Market participants have pointed out that SIFMA’s most prominent and biggest dues-paying members are big Wall Street investment banks, for which munis are a relatively small part of their businesses.
Other Washington-based muni advocates had praise for Decker upon hearing of his termination at SIFMA.
Micah Green, a partner at law firm Steptoe & Johnson, began working with Decker almost 30 years ago and applauded his dedication to the fixed income and municipal markets.
“The municipal market has been a better place because Michael Decker decided to spend so much time in his life and in his career being an advocate for that marketplace,” Green said.

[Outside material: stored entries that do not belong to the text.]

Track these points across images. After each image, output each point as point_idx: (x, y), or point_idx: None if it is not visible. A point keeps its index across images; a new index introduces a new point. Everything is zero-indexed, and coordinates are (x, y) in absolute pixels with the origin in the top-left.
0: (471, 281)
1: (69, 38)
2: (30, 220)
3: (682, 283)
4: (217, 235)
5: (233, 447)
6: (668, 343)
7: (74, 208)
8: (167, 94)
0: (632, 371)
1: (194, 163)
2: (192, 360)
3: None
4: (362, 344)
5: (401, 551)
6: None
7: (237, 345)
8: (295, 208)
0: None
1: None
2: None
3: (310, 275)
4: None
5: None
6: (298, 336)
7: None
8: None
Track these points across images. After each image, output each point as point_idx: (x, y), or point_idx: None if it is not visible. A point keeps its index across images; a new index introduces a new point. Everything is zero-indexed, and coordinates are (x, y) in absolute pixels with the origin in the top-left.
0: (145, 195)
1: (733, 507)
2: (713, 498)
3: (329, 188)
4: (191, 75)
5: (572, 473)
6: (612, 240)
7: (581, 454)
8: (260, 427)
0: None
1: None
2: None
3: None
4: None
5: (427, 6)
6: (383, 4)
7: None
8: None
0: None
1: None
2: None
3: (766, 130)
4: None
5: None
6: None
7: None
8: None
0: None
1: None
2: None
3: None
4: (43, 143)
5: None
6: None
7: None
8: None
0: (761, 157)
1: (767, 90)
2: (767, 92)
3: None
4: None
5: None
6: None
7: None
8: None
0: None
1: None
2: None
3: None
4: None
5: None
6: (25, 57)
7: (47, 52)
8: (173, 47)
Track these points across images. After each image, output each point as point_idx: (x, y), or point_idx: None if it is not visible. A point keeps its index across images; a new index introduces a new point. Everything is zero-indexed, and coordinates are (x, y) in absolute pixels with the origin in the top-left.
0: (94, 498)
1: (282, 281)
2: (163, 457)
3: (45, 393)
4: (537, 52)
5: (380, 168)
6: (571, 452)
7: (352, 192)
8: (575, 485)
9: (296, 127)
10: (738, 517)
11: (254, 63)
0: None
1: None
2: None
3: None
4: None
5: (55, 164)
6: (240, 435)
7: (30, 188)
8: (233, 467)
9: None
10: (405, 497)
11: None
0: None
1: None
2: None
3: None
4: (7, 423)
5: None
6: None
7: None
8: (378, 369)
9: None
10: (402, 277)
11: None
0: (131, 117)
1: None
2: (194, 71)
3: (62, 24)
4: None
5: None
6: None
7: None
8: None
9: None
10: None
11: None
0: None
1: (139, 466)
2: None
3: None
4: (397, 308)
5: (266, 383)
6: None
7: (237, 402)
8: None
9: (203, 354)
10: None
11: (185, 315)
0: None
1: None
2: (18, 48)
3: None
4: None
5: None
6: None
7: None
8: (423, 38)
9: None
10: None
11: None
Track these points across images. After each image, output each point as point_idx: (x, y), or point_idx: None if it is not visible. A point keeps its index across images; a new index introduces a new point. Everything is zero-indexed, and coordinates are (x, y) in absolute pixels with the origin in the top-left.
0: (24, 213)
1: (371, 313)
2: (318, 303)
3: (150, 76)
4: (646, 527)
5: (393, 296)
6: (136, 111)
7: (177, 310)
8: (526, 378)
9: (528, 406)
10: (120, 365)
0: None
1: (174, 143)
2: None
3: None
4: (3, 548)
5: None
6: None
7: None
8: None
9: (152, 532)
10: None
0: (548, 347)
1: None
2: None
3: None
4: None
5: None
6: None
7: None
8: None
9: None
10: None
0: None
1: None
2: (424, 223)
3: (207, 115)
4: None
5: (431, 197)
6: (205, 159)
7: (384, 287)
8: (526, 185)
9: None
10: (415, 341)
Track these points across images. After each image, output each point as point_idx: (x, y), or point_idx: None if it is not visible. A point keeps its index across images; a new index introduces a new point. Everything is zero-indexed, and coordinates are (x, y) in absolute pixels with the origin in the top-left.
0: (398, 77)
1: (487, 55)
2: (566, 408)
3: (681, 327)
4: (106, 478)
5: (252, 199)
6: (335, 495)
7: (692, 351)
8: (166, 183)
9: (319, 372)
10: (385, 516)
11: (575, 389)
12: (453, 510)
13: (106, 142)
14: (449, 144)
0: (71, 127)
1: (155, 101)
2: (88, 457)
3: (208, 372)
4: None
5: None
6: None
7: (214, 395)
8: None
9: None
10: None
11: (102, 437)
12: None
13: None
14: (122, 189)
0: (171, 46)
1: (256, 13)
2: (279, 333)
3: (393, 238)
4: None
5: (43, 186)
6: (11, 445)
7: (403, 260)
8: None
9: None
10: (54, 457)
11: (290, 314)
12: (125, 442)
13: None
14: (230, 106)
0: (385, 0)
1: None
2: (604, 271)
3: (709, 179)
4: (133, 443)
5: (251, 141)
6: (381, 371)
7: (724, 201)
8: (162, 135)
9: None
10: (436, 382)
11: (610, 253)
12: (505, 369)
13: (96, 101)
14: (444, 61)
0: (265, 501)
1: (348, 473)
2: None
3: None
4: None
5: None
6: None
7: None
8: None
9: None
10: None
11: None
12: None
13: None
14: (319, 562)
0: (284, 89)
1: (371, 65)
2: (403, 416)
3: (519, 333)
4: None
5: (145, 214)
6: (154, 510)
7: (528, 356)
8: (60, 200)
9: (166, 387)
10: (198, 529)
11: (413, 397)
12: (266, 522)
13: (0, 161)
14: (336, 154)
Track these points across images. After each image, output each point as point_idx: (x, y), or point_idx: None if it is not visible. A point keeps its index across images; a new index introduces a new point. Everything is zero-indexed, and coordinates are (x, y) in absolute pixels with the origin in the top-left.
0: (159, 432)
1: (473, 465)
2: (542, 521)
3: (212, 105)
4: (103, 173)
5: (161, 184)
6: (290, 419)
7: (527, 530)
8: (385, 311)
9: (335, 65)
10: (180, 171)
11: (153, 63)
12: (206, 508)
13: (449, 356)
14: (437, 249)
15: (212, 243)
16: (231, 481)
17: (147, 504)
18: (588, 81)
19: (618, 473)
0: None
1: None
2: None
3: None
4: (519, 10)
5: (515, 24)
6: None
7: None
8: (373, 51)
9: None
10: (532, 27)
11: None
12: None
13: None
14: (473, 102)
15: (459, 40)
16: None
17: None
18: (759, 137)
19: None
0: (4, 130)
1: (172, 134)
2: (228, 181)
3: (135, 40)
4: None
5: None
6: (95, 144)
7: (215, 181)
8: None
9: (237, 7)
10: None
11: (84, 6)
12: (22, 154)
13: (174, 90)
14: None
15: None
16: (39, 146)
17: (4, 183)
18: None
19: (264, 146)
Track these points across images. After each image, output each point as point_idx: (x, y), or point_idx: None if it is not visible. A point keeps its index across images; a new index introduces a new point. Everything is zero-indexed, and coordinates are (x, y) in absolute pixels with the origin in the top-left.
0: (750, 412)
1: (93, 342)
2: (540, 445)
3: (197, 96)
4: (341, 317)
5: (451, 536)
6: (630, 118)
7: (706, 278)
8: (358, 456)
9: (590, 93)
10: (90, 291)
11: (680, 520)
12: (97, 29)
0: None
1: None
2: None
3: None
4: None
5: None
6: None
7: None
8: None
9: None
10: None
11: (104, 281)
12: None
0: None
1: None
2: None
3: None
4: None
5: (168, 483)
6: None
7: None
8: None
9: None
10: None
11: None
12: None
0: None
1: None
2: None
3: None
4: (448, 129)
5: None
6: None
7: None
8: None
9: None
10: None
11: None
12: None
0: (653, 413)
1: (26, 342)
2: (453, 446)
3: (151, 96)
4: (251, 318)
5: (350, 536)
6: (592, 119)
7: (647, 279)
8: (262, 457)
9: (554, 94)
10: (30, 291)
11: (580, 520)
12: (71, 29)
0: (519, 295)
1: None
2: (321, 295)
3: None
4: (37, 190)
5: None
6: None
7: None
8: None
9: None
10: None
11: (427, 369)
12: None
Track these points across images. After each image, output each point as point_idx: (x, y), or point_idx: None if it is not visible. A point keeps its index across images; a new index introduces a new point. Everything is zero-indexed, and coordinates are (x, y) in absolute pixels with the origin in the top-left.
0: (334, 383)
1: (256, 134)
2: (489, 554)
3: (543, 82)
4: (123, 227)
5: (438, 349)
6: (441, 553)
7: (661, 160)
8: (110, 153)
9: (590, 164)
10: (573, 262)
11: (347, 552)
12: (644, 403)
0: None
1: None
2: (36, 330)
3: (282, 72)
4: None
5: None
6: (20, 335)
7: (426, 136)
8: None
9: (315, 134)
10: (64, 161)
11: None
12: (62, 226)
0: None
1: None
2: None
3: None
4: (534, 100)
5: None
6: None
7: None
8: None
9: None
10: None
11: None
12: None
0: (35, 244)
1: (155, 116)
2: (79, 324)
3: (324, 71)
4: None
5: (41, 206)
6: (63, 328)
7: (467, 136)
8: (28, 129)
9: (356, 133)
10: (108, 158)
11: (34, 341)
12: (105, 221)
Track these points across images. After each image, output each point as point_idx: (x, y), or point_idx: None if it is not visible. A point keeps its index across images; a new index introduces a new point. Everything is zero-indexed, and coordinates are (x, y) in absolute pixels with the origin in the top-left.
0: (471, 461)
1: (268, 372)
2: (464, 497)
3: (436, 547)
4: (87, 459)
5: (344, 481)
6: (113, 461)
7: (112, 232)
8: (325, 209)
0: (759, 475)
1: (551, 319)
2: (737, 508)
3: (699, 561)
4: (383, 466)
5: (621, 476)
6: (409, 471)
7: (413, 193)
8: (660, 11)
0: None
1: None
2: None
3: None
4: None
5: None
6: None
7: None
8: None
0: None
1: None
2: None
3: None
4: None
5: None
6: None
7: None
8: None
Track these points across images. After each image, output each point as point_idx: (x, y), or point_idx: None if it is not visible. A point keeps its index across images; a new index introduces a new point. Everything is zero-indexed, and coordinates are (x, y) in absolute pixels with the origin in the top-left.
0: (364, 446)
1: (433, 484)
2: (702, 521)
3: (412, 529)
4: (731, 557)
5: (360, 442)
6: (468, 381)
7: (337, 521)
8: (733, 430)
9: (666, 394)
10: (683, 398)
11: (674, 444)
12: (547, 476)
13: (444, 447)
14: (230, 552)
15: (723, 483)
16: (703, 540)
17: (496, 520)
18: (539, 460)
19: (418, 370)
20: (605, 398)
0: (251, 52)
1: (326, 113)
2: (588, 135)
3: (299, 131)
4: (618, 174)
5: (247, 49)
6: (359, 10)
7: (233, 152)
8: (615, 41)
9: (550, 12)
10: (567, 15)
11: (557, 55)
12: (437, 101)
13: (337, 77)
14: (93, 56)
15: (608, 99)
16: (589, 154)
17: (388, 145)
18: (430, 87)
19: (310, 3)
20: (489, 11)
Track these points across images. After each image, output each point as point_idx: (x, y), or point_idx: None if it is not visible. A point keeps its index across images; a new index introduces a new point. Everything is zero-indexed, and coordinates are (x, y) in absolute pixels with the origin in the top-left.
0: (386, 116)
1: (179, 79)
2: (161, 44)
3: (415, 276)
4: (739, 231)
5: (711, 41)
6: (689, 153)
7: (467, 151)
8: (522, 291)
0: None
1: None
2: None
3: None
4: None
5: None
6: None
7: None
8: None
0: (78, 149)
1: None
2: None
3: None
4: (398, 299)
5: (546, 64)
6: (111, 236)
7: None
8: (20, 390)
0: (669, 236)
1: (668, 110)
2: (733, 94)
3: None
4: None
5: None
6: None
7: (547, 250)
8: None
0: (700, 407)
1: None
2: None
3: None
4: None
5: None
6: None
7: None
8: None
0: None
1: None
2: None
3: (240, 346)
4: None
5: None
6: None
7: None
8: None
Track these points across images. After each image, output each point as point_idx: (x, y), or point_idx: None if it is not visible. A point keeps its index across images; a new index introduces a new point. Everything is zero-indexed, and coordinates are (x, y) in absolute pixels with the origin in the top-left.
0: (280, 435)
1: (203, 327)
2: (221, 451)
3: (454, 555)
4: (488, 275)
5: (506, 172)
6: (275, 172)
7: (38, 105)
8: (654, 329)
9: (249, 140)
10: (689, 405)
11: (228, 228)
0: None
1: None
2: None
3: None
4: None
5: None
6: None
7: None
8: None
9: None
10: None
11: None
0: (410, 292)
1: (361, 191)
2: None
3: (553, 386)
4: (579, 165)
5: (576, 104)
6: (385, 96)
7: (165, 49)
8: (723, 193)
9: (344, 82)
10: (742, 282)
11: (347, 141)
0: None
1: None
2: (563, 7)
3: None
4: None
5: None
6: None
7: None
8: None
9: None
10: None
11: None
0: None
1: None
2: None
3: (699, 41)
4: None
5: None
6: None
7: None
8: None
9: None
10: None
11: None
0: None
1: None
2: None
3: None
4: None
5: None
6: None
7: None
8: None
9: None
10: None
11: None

In 2008, Decker joined the Regional Bond Dealers Association, now known as the Bond Dealers of America. Before that, he was senior managing director for research and public policy at SIFMA , where he oversaw the association’s research activities, including analyzing industry and market trends, collecting market and industry data and publishing research reports covering all aspects of the global securities market.
“I’ve personally known Michael and worked with him since 1996 at the Public Securities Association - the predecessor to SIFMA,” said Mike Nicholas, CEO of Bond Dealers of America. “Michael’s unwavering voice supporting fixed income broker-dealers and investors will be missed by many.”
Concern about the direction of SIFMA's advocacy was initially sparked after SIFMA President and CEO Ken Bentsen announced in September 2018 that the group would “reconstitute” its 95 committees and 167-plus working groups subcommittees into 35 committees and 21 forums that will be overseen by six subcommittees of the board of directors.
The streamlining was the result of three surveys that the global management consulting firm Oliver Wyman conducted of SIFMA members. Bentsen told members the goal was to refine and improve the efficiency of SIFMA's committee structure to ensure focus on core member priorities.
Green said it’s important to ensure that the municipal market has a clear voice and that it’s communicated through investors and issuers alike.
“I would hope Michael’s departure does not indicate any lack of commitment on any industry organization’s part to ensure that these markets have a clear and resolute voice,” Green said.
He added that the finance community should redouble its efforts to get the message out for the need to deal with infrastructure finance and other developments in the muni market.
“Michael is a giant in our industry and he’s also a good friend,” said Emily Brock, director of the Government Finance Officers Association's federal liaison center. “I look forward to working with him on his next adventure.”